**Task instructions:** Please set down the data word for word; images do not go in the copy.

**Given entries:**
»»

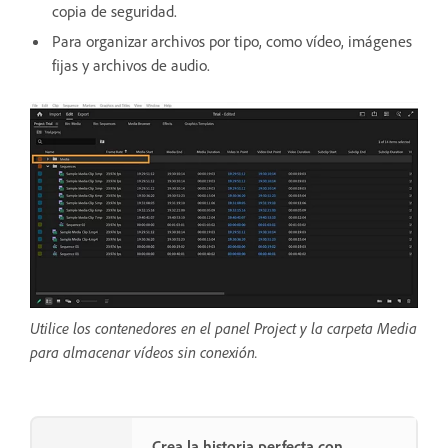
copia de seguridad.
Para organizar archivos por tipo, como vídeo, imágenes
fijas y archivos de audio.
Utilice los contenedores en el panel Project y la carpeta Media
para almacenar vídeos sin conexión.
Crea la historia perfecta con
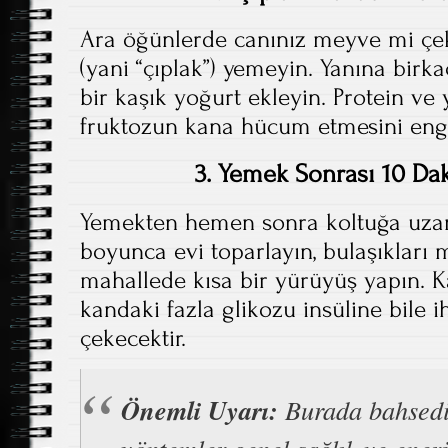
Ara öğünlerde canınız meyve mi çek
(yani “çıplak”) yemeyin. Yanına birk
bir kaşık yoğurt ekleyin. Protein ve
fruktozun kana hücum etmesini enge
3. Yemek Sonrası 10 Dak
Yemekten hemen sonra koltuğa uza
boyunca evi toparlayın, bulaşıkları 
mahallede kısa bir yürüyüş yapın. Ka
kandaki fazla glikozu insüline bile 
çekecektir.
Önemli Uyarı:
Burada bahsedi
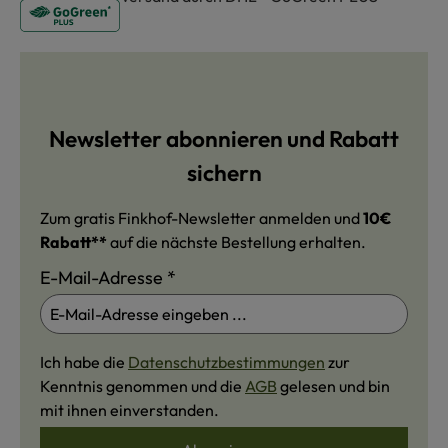
Newsletter abonnieren und Rabatt
sichern
Zum gratis Finkhof-Newsletter anmelden und
10€
Rabatt**
auf die nächste Bestellung erhalten.
E-Mail-Adresse
*
Ich habe die
Datenschutzbestimmungen
zur
Kenntnis genommen und die
AGB
gelesen und bin
mit ihnen einverstanden.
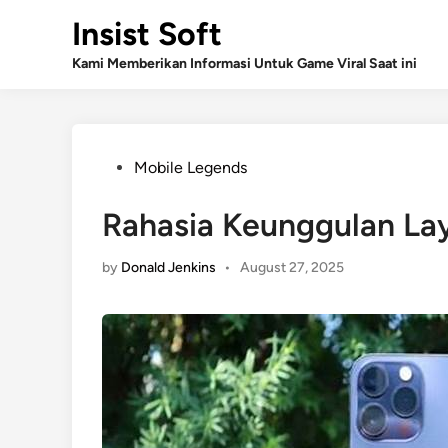
Skip
Insist Soft
to
content
Kami Memberikan Informasi Untuk Game Viral Saat ini
Posted
Mobile Legends
in
Rahasia Keunggulan Lay
by
Donald Jenkins
•
August 27, 2025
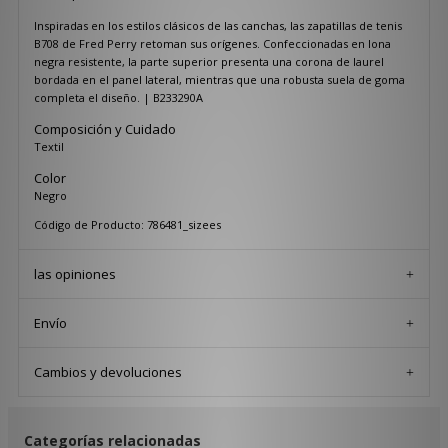
Inspiradas en los estilos clásicos de las canchas, las zapatillas de tenis
B708 de Fred Perry retoman sus orígenes. Confeccionadas en lona
negra resistente, la parte superior presenta una corona de laurel
bordada en el panel lateral, mientras que una robusta suela de goma
completa el diseño. | B233290A
Composición y Cuidado
Textil
Color
Negro
Código de Producto: 786481_sizees
las opiniones
Envío
Cambios y devoluciones
Categorías relacionadas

««

**Finished exercise:**
copia de seguridad.
Para organizar archivos por tipo, como vídeo, imágenes
fijas y archivos de audio.
Utilice los contenedores en el panel Project y la carpeta Media
para almacenar vídeos sin conexión.
Crea la historia perfecta con
Ara öğünlerde canınız meyve mi çek
(yani “çıplak”) yemeyin. Yanına birk
bir kaşık yoğurt ekleyin. Protein ve
fruktozun kana hücum etmesini enge
3. Yemek Sonrası 10 Dak
Yemekten hemen sonra koltuğa uza
boyunca evi toparlayın, bulaşıkları 
mahallede kısa bir yürüyüş yapın. Ka
kandaki fazla glikozu insüline bile 
çekecektir.
Önemli Uyarı:
Burada bahsedi
Newsletter abonnieren und Rabatt
sichern
Zum gratis Finkhof-Newsletter anmelden und
10€
Rabatt**
auf die nächste Bestellung erhalten.
E-Mail-Adresse
*
Ich habe die
Datenschutzbestimmungen
zur
Kenntnis genommen und die
AGB
gelesen und bin
mit ihnen einverstanden.
Skip
Insist Soft
to
content
Kami Memberikan Informasi Untuk Game Viral Saat ini
Posted
Mobile Legends
in
Rahasia Keunggulan Lay
by
Donald Jenkins
•
August 27, 2025
Inspiradas en los estilos clásicos de las canchas, las zapatillas de tenis
B708 de Fred Perry retoman sus orígenes. Confeccionadas en lona
negra resistente, la parte superior presenta una corona de laurel
bordada en el panel lateral, mientras que una robusta suela de goma
completa el diseño. | B233290A
Composición y Cuidado
Textil
Color
Negro
Código de Producto: 786481_sizees
las opiniones
Envío
Cambios y devoluciones
Categorías relacionadas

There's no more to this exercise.